El saludador, con permiso del panadero, se asomó al horno que en sus entrañas mantenía temperaturas fantásticas, y sin truco ni artificio se metió en él, dio la "vuelta al ruedo", y ante el estupor y el asombro de la burlona "clientela", sacó una mediana de pan, demostrando al escéptico grupo ser un individuo excepcional e insensible al calor y capaz de hacer con el aliento infinitas cosas raras. Seguidamente desplumó un gallo con las manos sumergidas en agua hirviendo. A continuación se pasó por la lengua un hierro candente haciéndose en ella la señal de la cruz, y por último se “tiró al coleto" un vaso de café cociendo. Allí podemos asegurar que no hubo trampa. Todo fue rigurosa­mente verídico, porque se trataba no de un excéntrico fanático, sino de un hombre que estaba muy acostumbrado a soportar elevadas temperaturas.

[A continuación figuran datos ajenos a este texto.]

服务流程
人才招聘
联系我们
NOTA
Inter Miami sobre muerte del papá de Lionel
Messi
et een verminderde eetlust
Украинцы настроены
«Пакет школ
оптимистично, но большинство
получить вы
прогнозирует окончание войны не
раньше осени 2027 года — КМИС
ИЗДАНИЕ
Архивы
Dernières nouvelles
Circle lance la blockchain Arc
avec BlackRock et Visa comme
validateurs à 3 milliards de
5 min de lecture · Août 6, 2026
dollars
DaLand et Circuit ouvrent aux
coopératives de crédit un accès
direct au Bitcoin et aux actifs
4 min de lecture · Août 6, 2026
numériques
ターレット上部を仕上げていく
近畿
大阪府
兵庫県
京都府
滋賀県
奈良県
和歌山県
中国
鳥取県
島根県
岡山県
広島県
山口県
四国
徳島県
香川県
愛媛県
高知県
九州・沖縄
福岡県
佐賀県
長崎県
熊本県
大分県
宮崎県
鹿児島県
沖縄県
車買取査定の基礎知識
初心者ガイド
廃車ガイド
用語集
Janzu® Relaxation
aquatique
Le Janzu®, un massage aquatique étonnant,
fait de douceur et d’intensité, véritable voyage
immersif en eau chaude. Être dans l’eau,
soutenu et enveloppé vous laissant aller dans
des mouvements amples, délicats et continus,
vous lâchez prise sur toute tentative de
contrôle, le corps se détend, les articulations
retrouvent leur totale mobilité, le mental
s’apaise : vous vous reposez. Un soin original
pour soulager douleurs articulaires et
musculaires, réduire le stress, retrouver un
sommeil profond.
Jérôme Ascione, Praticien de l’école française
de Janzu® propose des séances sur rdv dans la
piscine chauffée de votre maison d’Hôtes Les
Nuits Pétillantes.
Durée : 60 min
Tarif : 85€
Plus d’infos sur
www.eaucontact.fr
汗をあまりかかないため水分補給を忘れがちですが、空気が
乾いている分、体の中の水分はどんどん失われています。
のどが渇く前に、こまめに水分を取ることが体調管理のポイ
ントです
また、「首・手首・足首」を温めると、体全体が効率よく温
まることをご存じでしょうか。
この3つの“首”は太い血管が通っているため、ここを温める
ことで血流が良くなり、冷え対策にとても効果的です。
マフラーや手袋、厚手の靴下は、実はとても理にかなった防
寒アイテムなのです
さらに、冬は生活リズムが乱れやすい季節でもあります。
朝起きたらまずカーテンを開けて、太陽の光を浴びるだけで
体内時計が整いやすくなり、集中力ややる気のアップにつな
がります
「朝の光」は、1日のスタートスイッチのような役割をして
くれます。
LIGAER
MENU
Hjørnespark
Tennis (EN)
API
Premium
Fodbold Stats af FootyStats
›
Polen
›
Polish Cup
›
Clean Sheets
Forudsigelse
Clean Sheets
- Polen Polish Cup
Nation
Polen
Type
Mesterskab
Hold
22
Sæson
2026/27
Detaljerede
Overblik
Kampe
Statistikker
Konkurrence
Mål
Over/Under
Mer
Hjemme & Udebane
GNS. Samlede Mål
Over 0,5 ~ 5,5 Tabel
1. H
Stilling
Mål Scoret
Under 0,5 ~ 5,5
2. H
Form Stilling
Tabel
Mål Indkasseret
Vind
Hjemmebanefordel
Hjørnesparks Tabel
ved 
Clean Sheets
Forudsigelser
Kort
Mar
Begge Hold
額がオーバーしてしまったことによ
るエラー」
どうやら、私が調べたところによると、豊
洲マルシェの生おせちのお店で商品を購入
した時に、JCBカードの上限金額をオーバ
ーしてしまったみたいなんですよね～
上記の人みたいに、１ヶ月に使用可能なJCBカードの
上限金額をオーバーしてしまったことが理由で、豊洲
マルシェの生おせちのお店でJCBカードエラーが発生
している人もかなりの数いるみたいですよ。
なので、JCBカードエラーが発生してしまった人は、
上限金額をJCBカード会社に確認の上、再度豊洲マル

Lo que no recuerdo bien es cómo terminó aquello, si en sainete o en melodrama: lo único que recuerdo es que Aquilino el "Saludador", después de sus pasmosos experimentos estuvo dos o tres años sin volver por el esta­blecimiento de mi señor padre. Soltero, setentón y analfabeto, entregó su alma a Dios en enero de 1917.
La calle de las Adoveras, anchita y un poco curvilínea fue dotada de alcantarillado en 1935, pero al enterrar los tubos que se extienden por el centro de la vía no apisonaron bien la tierra, ni siquiera la empedraron como estaba, no sabemos si por falta de administración o de numerario, el caso es que la calle de hondo silencio y humilde vecindario sigue igual de olvidada, sin que nadie se preocupe de su urbanización, de su salubridad, ni de su higiene.